Darto mengungkapkan aturan tersebut tidak serta merta akan membantu kenaikan dan stabilitas harga TBS kelapa sawit daripetani, akan tetapi ada beberapa factor lain yang mempengaruhi harga tbs kelapa sawit. Seperti, over produksi, factor harga komoditas nabati jenis lainnyayang juga turun, serta tata kelola pembelian TBS petani yang tanpa pengawasan bagi pembeli pihak ketiga.

Terkait dengan capaian program B20 saat ini, SPKS juga menyoroti sumber produk bahan baku agar diperoleh dari petani yang sudah legal. Program B20 terkesan industri mau untung sendiri sebab perusahaan biodiesel itu juga memiliki kebun sawit. Kami juga meminta Presiden Jokowi untuk segera memastikan sumber produk B20 itu diperoleh dari perkebunan rakyat. Petani selalu

jadi penonton ditengah maraknya industri biodiesel dalam negeri dan seharusnya perkebunan rakyat harus diutamakan. Jika B20 untuk kepentingan nasional maka prioritaskan petani kelapa sawit. Kalkulasi SPKS, B20 itu diperoleh dari luas lahan 780.000 ha dan jika semuanya kebun rakyat maka petani akan memperoleh nilai tambah yang selama ini selalu menjual ke tengkulak dengan harga yang sangat rendah.

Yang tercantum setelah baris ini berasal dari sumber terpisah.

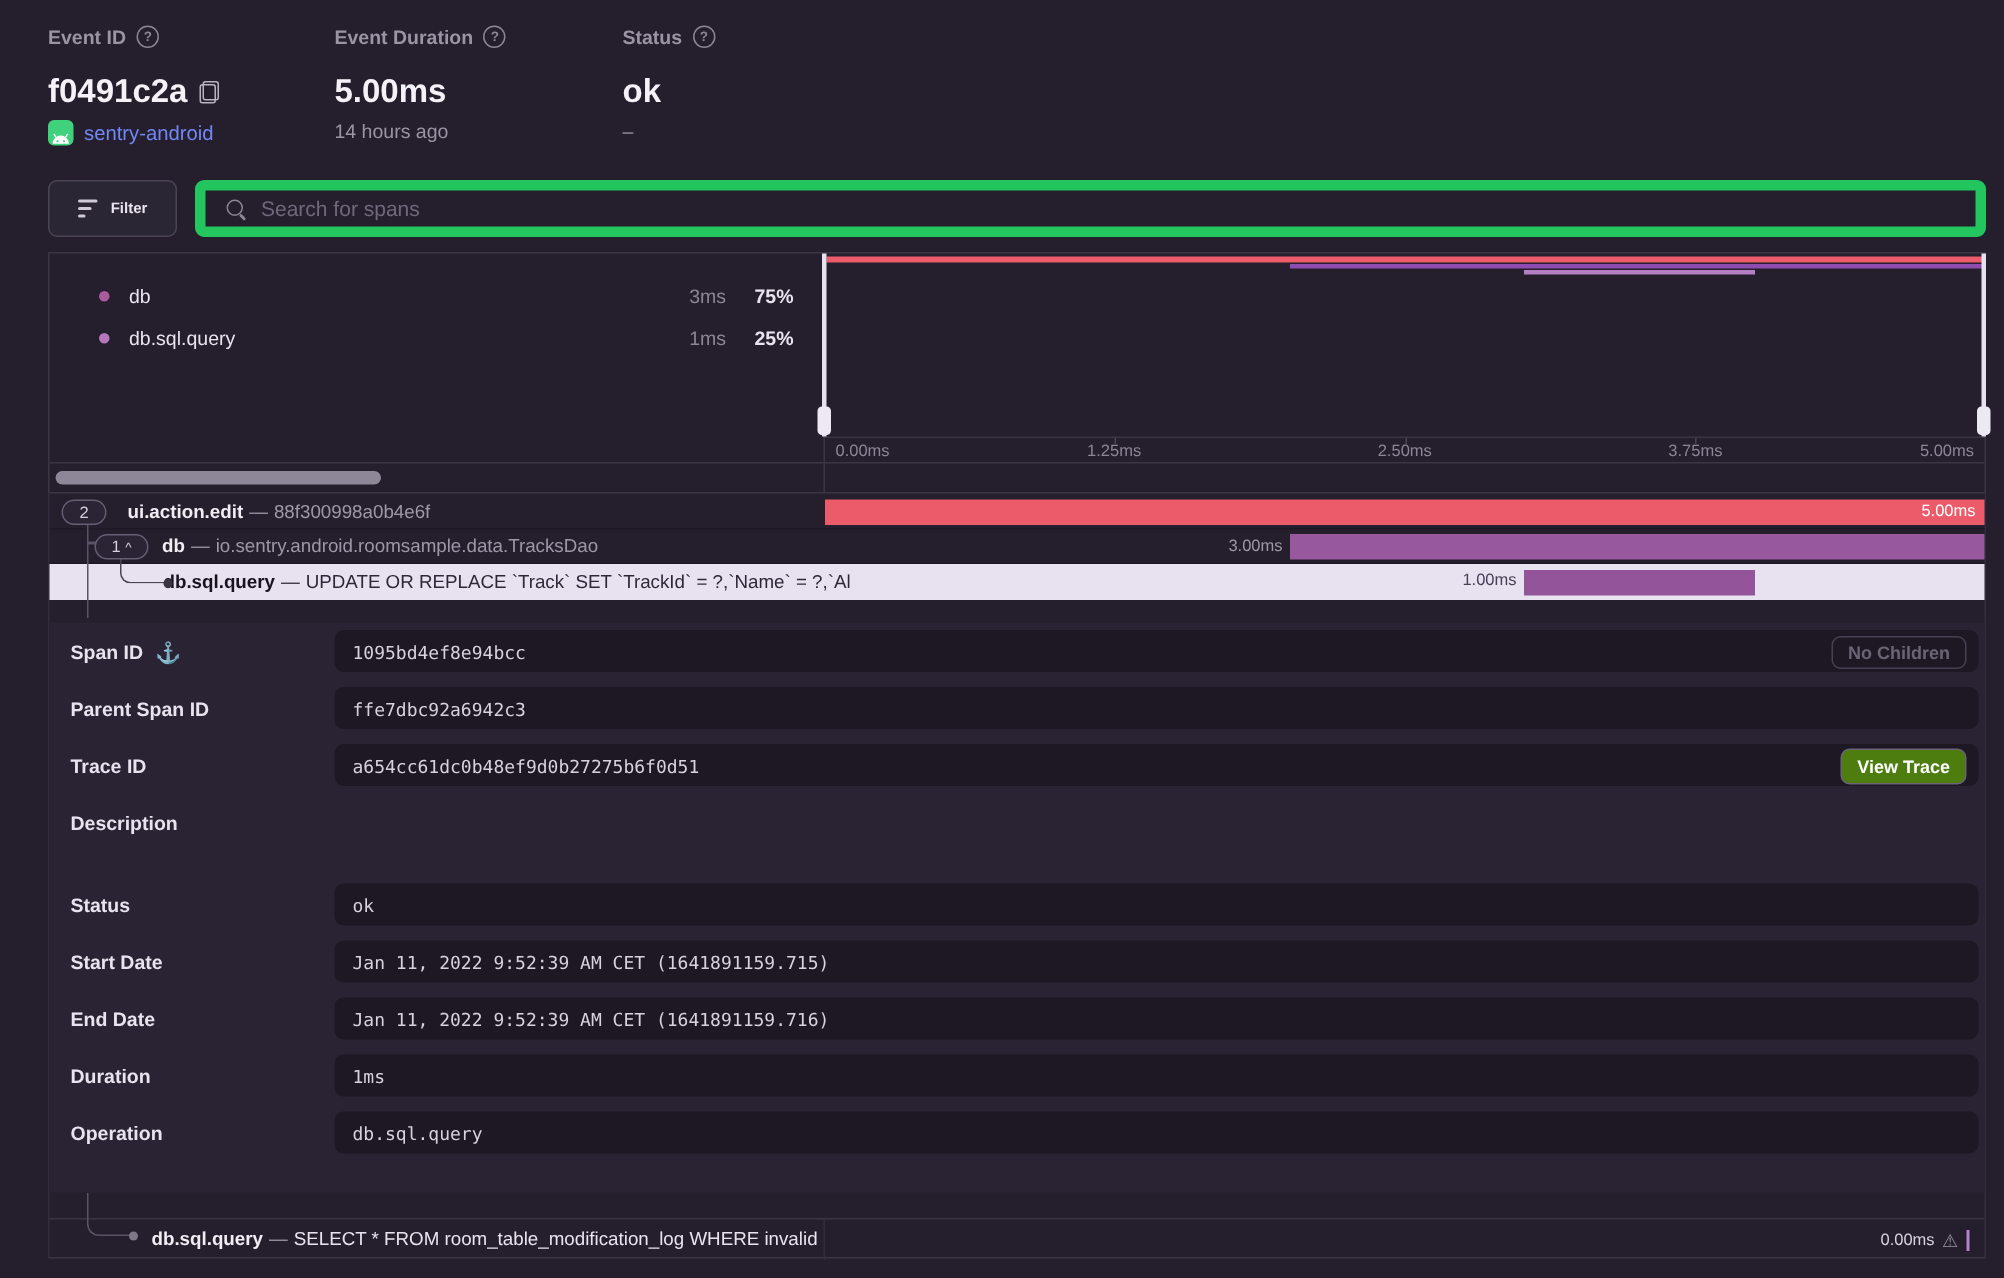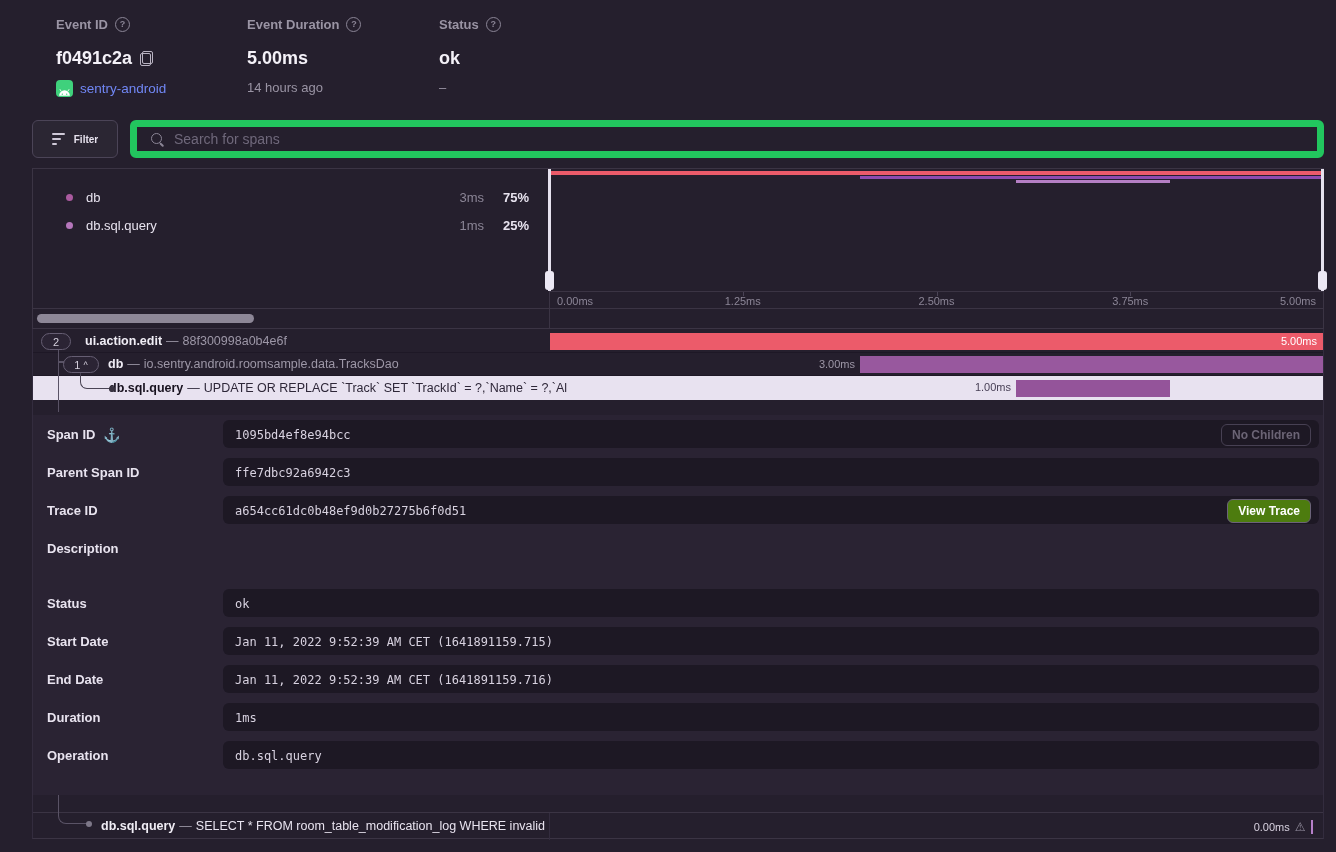--- a/index.html
+++ b/index.html
@@ -11,7 +11,7 @@
   }
 
   
-  .hcol { position:absolute; top:16px;margin-left:24px; }
+  .hcol { position:absolute; top:16px; }
   .hlabel { display:flex; align-items:center; gap:7px; font-size:13px; font-weight:700; color:#9a94a4; height:16px; }
   .qicon { width:15px; height:15px; border:1.5px solid #8b8596; border-radius:50%;
     font-size:9px; font-weight:700; color:#8b8596; display:flex; align-items:center; justify-content:center; }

Marselinus Andry, Kepala Departemen Advokasi SPKS, mengungkapkan diterbitkan aturan peniadaan pungutan ekspor CPO oleh BPDP-KS, tidak berarti tanggung jawab Pemerintah selesai disitu. Akan tetapi, perlu ada solusi yang harus dipikirkan ke depan oleh Pemerintah agar mengembangkan pasar minyak sawit terutama kebutuhan dalam negeri tidak hanya program B20. Pemerintah harus mengembangkan hilirisasi dan end product dari industry sawit Indonesia, baik diindustri makanan, industy customary goods, dan industri kosmetik dan kesehatan.

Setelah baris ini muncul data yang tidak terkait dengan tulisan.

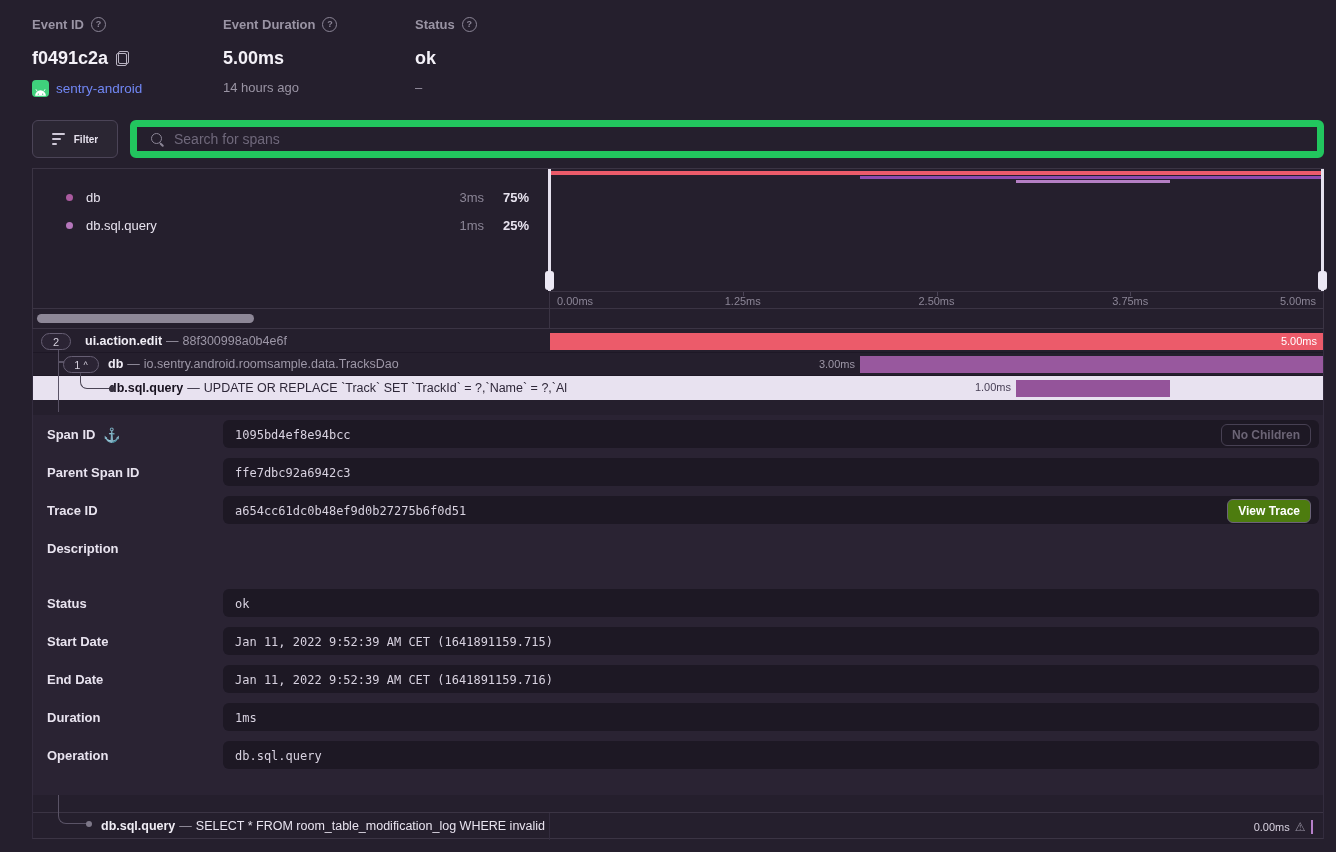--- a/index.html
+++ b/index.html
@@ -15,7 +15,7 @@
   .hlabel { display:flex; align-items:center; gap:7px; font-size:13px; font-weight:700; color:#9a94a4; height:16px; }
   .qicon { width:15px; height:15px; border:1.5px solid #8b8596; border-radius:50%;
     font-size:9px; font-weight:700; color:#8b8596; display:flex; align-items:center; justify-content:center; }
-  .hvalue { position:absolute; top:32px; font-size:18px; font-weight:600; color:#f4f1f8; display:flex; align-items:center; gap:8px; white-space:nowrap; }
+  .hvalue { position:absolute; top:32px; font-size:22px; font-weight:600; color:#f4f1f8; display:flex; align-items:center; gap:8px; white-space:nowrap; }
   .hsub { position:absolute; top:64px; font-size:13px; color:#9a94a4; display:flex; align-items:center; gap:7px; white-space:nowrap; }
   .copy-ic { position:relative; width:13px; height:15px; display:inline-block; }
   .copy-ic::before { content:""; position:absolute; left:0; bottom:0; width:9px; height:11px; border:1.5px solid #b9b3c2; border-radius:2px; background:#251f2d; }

Menurut Andry, perencanaan pengembangan hilirisasi berbagai industry berbasis minyak sawit sangat relevan dengan agenda moratorium yang akan berjalan di sector hulu. Karena ketercukupan produksi melalui pendekatan peningkatan produktivitas kelapa sawit dari luas lahan perkebunan sawit saat ini akan sangat mendukung demand bagi kebutuhan industry dalam negeri maupun kegiatan ekspor CPO dan turunannya. Perbaikan tata kelola BPDP-KS untuk pembangunan berkelanjutan serta pemberdayaan dan tata kelola bagi petani swadaya harus menjadi prioritas untuk mendukung peningkatan produktivitas perkebunan sawit rakyat, tegas Andry.